Save Yourselves! is a throwback to an Atomic Age sci-fi cautionary tale, but with a thoroughly modern Millennial twist and a zany dose of droll comedy.
Jack (John Reynolds, Search Party) and Su (Sunita Mani, GLOW) are young hipsters who live together in a cramped Brooklyn apartment, juggling their jobs and hating themselves for their codependent relationship with the internet and social media. They’ve come to feel like they are running on an endless treadmill. So when Su gets fired, that’s the turning point: the pair decides to take the plunge into the abyss of going off the grid for a whole week.
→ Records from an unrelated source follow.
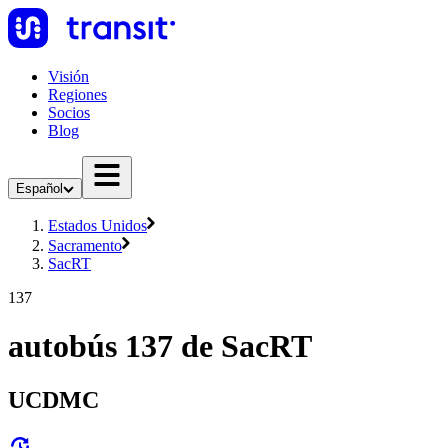
Visión
Regiones
Socios
Blog
Español
Estados Unidos
Sacramento
SacRT
137
autobús 137 de SacRT
UCDMC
They go cold turkey at a remote cabin upstate and start off sincerely enough—they want to reinvigorate their relationship by living in the moment and doing things together such as canoeing, roasting marshmallows by the campfire, and stargazing. Needless to say, that gets really old really quick. When Su breaks down and secretly turns on her cell to check her messages, she is confused and concerned by the barrage of voicemails and texts from her family and friends. The messages are garbled and chaotic, but she gets the gist that something has gone horribly wrong in the world—and it’s connected to the proliferation of shooting stars she and Jack witnessed the night before. Su is forced to admit to her boyfriend that she turned on her phone. His disappointment in her quickly turns to terror for both of them when they encounter the deadly aliens that have started to slaughter the human race.
While there is a bit of blood in Save Yourselves! it’s not gratuitous, and the aliens—aka “pouffes”—look a lot like the Tribbles from the original Star Trek tv series. It’s basically lo-fi sci-fi. The critters are quite cute… that is until they transform into ruthless killers by using their long, sucker-like tongues to drain brains and eat hearts. Su and Jack quickly discover that the poufs crave ethanol, which means they’ve emptied the car’s gas tank, but also means they can be easily distracted from destruction with bottles of wine and spirits.
I like that the distributor, Bleeker Street, has a sense of humor in their marketing campaign, and are embracing the old-school aspects of the film with this playful, tongue-in-cheek alternate trailer:
After the pair escapes the cabin, things slow down considerably. You’d think it would be the opposite, wouldn’t you? But no, now the writers seem to lose the plot and rely too heavily on post-apocalyptic cliches at this point. There’s also a weird, drawn-out, totally pointless hallucination sequence that doesn’t belong in the movie at all. The conclusion is fun, but overall Save Yourselves! would have been better as a shorter entry in a sci-fi anthology.
Fortunately, the actors and the idiosyncratic characters they play are charming and watchable—they make you care about their fate, and offer a few chuckles along the way.